* [Extracted material]
○ ○ ○ ○
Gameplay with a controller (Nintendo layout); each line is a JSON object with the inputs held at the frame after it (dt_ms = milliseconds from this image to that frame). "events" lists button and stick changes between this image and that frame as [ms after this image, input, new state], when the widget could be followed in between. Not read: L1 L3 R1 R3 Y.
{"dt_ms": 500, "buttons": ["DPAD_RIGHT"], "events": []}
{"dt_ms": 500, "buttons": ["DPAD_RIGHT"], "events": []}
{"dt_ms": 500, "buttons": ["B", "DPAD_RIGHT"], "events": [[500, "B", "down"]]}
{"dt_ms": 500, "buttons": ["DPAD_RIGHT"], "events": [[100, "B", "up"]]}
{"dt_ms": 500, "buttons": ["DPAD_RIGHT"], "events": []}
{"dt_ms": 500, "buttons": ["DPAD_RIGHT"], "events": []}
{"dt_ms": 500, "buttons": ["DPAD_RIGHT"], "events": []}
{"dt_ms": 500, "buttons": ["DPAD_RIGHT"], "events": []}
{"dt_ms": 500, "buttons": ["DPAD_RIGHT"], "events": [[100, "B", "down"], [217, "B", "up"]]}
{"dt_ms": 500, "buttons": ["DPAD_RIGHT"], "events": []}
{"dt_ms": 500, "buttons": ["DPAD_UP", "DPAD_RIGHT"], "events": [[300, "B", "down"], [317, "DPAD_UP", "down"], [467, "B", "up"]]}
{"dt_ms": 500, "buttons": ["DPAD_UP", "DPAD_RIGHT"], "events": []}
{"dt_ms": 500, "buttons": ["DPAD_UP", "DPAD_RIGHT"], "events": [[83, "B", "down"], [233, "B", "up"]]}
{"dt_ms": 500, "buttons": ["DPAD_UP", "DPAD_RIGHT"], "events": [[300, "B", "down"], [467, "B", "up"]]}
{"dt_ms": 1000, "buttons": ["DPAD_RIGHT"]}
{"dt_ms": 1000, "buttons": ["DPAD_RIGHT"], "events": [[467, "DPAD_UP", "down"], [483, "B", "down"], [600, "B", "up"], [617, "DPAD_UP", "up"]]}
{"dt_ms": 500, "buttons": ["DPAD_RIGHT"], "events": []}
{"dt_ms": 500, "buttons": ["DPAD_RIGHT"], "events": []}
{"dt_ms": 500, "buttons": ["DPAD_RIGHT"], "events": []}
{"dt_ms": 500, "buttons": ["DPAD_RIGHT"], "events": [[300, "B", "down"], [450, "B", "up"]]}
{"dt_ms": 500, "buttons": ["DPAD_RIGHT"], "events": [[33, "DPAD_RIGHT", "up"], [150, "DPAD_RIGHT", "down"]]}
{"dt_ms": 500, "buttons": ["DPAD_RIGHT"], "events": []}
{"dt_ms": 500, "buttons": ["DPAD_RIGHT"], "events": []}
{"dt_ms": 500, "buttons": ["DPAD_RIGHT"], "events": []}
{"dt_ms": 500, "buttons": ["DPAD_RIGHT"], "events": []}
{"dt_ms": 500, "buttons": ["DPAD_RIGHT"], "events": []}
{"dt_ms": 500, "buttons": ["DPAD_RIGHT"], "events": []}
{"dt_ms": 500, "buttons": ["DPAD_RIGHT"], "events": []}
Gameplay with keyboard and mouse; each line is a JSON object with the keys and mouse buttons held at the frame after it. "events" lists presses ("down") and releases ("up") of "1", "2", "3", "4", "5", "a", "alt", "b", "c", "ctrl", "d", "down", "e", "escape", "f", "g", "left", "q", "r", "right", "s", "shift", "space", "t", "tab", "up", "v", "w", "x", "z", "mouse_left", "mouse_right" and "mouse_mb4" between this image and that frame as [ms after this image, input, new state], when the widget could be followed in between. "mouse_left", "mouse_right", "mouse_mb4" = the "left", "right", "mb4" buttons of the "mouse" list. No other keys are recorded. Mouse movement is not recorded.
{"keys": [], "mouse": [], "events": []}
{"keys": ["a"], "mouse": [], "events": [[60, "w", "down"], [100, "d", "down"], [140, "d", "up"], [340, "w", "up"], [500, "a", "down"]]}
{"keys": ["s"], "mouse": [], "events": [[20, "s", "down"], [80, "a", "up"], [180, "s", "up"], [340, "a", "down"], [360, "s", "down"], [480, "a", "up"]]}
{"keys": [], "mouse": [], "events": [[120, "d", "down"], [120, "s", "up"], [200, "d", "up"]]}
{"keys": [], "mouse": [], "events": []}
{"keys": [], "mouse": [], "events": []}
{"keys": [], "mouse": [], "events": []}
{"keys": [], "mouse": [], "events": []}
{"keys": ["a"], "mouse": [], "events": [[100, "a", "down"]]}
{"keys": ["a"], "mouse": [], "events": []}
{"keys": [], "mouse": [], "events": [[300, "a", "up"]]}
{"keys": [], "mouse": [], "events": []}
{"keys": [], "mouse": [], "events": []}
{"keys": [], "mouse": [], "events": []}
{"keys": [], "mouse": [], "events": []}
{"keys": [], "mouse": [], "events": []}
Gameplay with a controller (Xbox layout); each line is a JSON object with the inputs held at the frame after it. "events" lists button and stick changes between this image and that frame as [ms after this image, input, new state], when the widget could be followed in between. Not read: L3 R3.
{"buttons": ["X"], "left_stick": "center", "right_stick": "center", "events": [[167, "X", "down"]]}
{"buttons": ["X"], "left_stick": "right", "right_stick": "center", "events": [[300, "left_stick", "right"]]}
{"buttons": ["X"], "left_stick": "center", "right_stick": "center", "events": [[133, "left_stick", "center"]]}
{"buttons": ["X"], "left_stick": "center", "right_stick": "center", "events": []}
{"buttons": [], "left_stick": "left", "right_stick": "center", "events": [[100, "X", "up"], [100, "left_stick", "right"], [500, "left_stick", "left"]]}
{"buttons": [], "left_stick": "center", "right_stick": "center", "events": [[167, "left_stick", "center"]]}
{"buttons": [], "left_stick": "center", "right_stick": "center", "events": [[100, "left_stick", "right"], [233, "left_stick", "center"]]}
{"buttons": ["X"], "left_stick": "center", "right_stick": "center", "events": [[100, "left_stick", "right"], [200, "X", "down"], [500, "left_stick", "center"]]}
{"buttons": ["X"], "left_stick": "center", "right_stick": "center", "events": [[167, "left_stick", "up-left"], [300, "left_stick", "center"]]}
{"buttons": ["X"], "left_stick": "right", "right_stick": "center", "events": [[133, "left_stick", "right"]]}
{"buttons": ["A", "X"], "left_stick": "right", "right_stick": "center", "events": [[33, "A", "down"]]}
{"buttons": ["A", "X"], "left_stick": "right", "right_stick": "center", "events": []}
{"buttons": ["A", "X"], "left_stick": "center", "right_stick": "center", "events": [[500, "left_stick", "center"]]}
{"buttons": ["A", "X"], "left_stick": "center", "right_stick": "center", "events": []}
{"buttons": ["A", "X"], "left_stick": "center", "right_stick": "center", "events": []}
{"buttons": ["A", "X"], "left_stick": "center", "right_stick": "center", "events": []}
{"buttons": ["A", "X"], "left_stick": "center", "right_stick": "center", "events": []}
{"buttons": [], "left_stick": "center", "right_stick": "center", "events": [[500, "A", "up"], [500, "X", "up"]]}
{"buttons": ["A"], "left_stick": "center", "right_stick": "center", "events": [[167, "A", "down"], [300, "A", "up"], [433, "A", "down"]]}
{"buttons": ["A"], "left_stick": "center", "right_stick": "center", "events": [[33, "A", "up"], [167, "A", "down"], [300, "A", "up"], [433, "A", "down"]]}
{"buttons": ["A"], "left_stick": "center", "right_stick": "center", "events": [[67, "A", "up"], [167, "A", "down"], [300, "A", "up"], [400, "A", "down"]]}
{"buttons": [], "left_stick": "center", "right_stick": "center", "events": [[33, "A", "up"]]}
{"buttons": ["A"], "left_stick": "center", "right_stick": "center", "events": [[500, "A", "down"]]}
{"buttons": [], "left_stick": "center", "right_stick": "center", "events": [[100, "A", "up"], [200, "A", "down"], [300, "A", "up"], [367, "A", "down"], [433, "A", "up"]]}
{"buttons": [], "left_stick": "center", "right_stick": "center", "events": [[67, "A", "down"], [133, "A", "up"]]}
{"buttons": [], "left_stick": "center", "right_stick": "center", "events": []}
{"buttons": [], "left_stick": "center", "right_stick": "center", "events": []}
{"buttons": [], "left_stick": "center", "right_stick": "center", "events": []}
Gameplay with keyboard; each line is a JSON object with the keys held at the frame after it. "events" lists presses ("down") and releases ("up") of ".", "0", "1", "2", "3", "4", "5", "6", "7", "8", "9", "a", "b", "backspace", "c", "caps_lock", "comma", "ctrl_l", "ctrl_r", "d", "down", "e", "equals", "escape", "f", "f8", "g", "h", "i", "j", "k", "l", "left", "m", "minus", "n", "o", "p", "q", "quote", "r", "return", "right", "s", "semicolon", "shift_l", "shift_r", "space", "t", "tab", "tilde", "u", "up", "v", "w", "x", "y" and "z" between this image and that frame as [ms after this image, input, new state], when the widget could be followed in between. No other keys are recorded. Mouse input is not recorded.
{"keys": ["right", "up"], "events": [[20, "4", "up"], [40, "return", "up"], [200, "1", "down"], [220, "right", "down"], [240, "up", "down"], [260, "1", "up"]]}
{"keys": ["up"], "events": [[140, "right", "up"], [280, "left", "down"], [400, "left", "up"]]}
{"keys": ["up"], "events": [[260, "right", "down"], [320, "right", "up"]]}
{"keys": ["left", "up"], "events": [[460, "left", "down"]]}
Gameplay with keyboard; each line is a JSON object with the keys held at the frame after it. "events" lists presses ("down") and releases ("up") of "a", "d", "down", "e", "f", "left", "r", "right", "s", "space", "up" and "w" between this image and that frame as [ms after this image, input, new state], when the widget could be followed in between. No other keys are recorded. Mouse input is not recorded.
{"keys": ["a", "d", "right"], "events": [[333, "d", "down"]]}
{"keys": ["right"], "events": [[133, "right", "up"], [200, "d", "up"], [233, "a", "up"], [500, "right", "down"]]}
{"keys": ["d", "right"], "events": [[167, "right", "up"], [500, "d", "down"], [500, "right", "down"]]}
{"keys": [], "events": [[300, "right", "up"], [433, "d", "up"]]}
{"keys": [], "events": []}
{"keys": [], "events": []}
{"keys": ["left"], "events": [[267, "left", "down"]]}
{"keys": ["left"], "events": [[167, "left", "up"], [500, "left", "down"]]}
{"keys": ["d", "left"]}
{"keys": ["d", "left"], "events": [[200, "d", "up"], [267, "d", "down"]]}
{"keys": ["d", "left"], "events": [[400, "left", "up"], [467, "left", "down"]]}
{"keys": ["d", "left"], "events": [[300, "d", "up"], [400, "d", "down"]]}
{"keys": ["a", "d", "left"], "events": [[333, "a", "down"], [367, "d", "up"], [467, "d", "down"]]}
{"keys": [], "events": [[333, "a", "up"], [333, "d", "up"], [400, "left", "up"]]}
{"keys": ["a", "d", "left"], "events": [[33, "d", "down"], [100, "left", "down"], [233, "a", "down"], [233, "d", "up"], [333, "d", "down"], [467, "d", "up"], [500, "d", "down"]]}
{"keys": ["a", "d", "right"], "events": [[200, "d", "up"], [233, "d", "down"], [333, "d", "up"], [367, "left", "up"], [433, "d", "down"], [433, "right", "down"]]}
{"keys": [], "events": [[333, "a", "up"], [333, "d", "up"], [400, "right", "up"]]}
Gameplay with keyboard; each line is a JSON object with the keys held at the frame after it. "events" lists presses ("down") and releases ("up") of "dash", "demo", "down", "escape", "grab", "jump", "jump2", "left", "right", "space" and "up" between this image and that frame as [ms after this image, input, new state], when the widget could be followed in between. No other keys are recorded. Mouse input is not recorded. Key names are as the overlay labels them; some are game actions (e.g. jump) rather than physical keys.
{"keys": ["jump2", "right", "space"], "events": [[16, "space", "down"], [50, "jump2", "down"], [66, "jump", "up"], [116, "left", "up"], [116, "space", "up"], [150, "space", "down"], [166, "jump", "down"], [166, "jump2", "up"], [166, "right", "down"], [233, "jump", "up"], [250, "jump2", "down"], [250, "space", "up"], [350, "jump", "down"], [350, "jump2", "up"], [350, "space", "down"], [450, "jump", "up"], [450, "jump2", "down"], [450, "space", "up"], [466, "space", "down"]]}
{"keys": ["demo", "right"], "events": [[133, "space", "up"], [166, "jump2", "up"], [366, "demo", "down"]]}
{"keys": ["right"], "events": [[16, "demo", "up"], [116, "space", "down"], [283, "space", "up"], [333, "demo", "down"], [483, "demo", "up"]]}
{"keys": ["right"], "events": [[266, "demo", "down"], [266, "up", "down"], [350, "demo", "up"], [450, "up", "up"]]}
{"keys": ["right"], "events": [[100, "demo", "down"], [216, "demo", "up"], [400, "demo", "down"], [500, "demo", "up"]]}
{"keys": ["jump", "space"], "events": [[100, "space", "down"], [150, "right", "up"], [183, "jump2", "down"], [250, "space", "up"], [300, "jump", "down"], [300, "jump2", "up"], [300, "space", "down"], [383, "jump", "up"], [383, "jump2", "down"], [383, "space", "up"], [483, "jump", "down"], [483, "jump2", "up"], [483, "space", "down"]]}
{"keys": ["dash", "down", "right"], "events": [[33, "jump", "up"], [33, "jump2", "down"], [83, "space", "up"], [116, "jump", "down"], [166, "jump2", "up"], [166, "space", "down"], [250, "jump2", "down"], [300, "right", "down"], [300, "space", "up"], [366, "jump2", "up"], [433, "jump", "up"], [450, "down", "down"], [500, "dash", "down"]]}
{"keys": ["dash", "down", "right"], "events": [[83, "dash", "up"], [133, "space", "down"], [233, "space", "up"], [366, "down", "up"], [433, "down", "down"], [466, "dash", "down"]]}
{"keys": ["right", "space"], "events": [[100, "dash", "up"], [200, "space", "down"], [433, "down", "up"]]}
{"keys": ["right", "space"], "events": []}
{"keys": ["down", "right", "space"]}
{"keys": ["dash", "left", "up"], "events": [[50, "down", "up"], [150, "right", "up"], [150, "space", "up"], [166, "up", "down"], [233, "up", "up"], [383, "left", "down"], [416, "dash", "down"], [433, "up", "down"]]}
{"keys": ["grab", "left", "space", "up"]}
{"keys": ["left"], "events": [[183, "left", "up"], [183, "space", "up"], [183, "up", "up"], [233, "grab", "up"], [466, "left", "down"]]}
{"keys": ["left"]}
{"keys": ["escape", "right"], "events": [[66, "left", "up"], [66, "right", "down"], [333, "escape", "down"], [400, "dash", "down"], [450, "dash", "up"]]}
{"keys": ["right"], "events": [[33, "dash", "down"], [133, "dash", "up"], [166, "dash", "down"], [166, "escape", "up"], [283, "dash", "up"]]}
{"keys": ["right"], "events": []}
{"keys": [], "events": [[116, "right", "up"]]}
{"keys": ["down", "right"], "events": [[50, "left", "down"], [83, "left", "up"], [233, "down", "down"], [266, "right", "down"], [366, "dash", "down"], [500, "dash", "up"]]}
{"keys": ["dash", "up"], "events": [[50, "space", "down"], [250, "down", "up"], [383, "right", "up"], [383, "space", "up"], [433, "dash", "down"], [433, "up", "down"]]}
○ ○ ○ ○
* [Task to carry out]
How many of the lines above include "read"? Only the number should be given.

* [Finished exercise]
2